Edmundo Kanan Marques: o padrinho da Simbios Biotecnologia

No dia 16 de julho de 2023, a Simbios Biotecnologia celebra 30 anos de fundação. A empresa, que iniciou de forma pioneira no Brasil o diagnóstico molecular por meio da realização de análises laboratoriais de DNA e RNA de agentes infecciosos, dá o pontapé inicial às comemorações trazendo uma entrevista com o professor Edmundo Kanan Marques, 85 anos, carinhosamente chamado de “padrinho” por seus sócios-fundadores, o biólogo André Salvador Kazantzi Fonseca e os engenheiros agrônomos Vagner Ricardo Lunge e Nilo Ikuta.


Era o ano de 1993 quando, recém formados pela Universidade Federal do Rio Grande do Sul (UFRGS), André, Vagner e Nilo atenderam a um chamado do então diretor do Centro de Biotecnologia, Homero Dewes, e projetaram a Simbios, desenvolvida dentro de um processo embrionário do que viria a ser, oito anos mais tarde, a Incubadora Empresarial do Centro de Biotecnologia do Rio Grande do Sul (IECBiot), unindo a pesquisa científica à prática da análise laboratorial para o mercado. Bolsistas, André é Vagner cursavam mestrado em Microbiologia Agrícola e do Ambiente (PPGMAA) e Nilo doutorado no Departamento de Genética e Biologia Molecular (PPGBM).
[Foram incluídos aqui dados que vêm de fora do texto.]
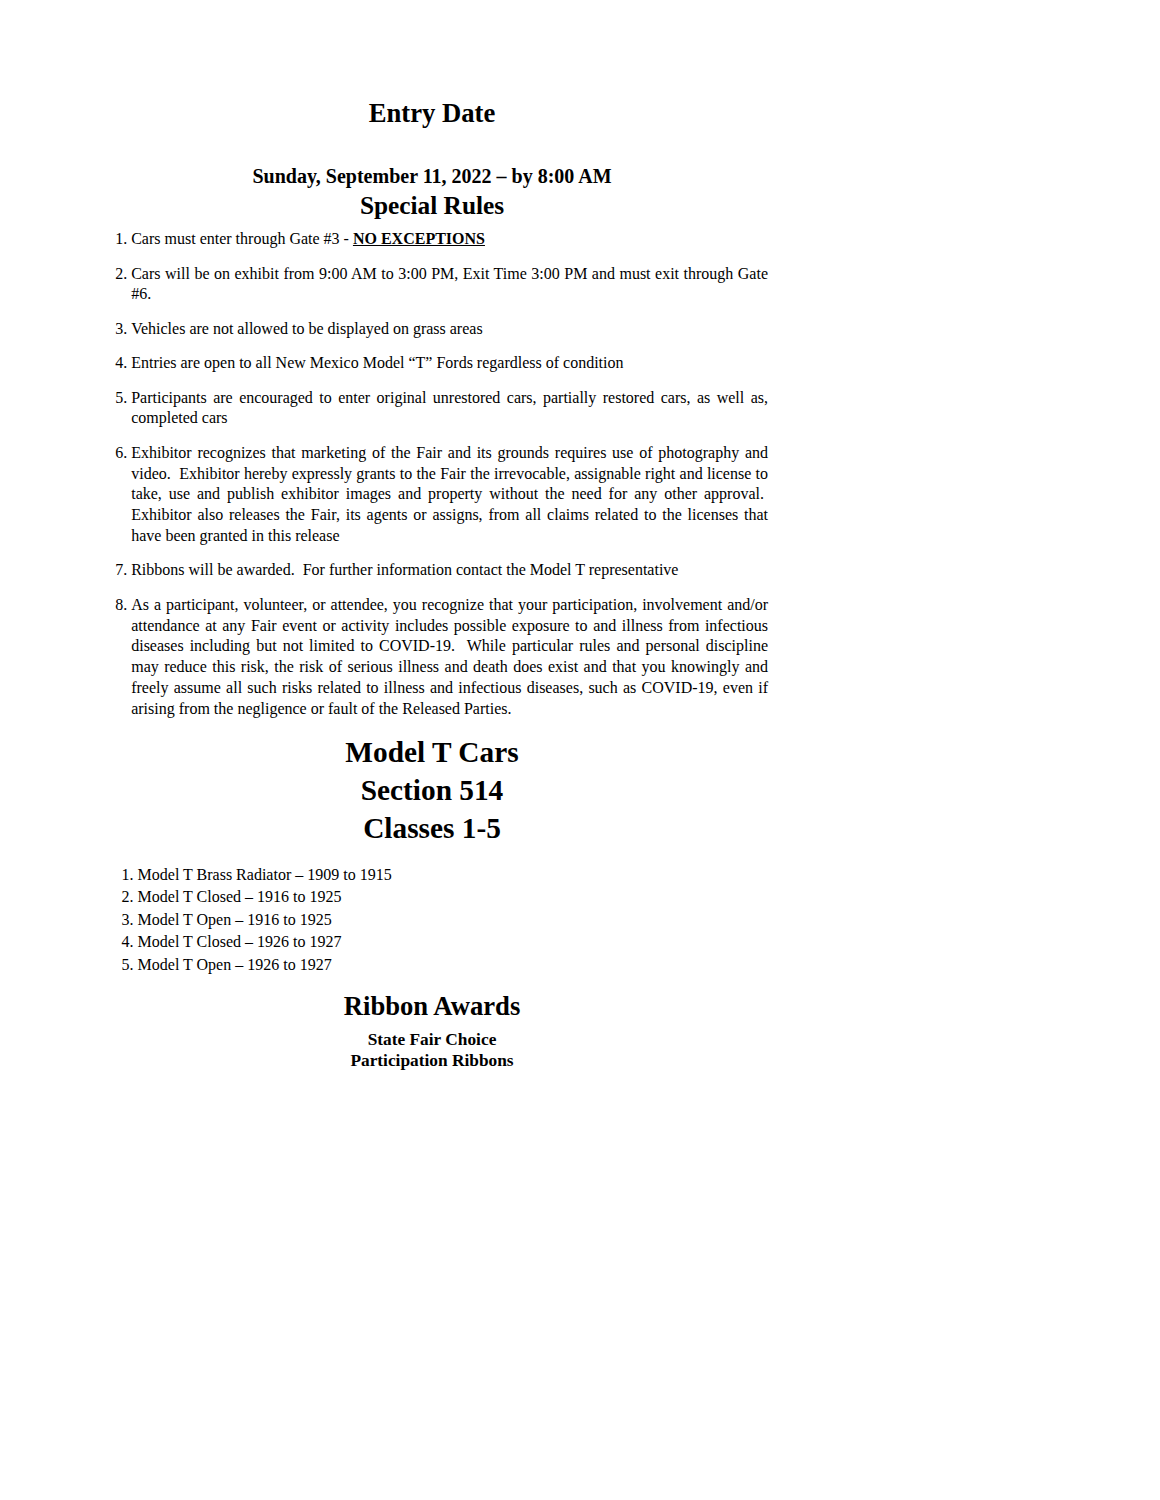Entry Date
Sunday, September 11, 2022 – by 8:00 AM
Special Rules
Cars must enter through Gate #3 - NO EXCEPTIONS
Cars will be on exhibit from 9:00 AM to 3:00 PM, Exit Time 3:00 PM and must exit through Gate #6.
Vehicles are not allowed to be displayed on grass areas
Entries are open to all New Mexico Model “T” Fords regardless of condition
Participants are encouraged to enter original unrestored cars, partially restored cars, as well as, completed cars
Exhibitor recognizes that marketing of the Fair and its grounds requires use of photography and video. Exhibitor hereby expressly grants to the Fair the irrevocable, assignable right and license to take, use and publish exhibitor images and property without the need for any other approval. Exhibitor also releases the Fair, its agents or assigns, from all claims related to the licenses that have been granted in this release
Ribbons will be awarded. For further information contact the Model T representative
As a participant, volunteer, or attendee, you recognize that your participation, involvement and/or attendance at any Fair event or activity includes possible exposure to and illness from infectious diseases including but not limited to COVID-19. While particular rules and personal discipline may reduce this risk, the risk of serious illness and death does exist and that you knowingly and freely assume all such risks related to illness and infectious diseases, such as COVID-19, even if arising from the negligence or fault of the Released Parties.
Model T Cars
Section 514
Classes 1-5
Model T Brass Radiator – 1909 to 1915
Model T Closed – 1916 to 1925
Model T Open – 1916 to 1925
Model T Closed – 1926 to 1927
Model T Open – 1926 to 1927
Ribbon Awards
State Fair Choice
Participation Ribbons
O professor, que se aproximou dos três durante o convívio no Centro de Biotecnologia, afirma que a Simbios foi a primeira iniciativa dentro da incubadora a colocar em prática e com excelência a intenção do projeto de unir o conhecimento da academia com necessidades da comunidade externa. Mais tarde, Vagner foi orientado por Marques no doutorado em Genética e Biologia Molecular.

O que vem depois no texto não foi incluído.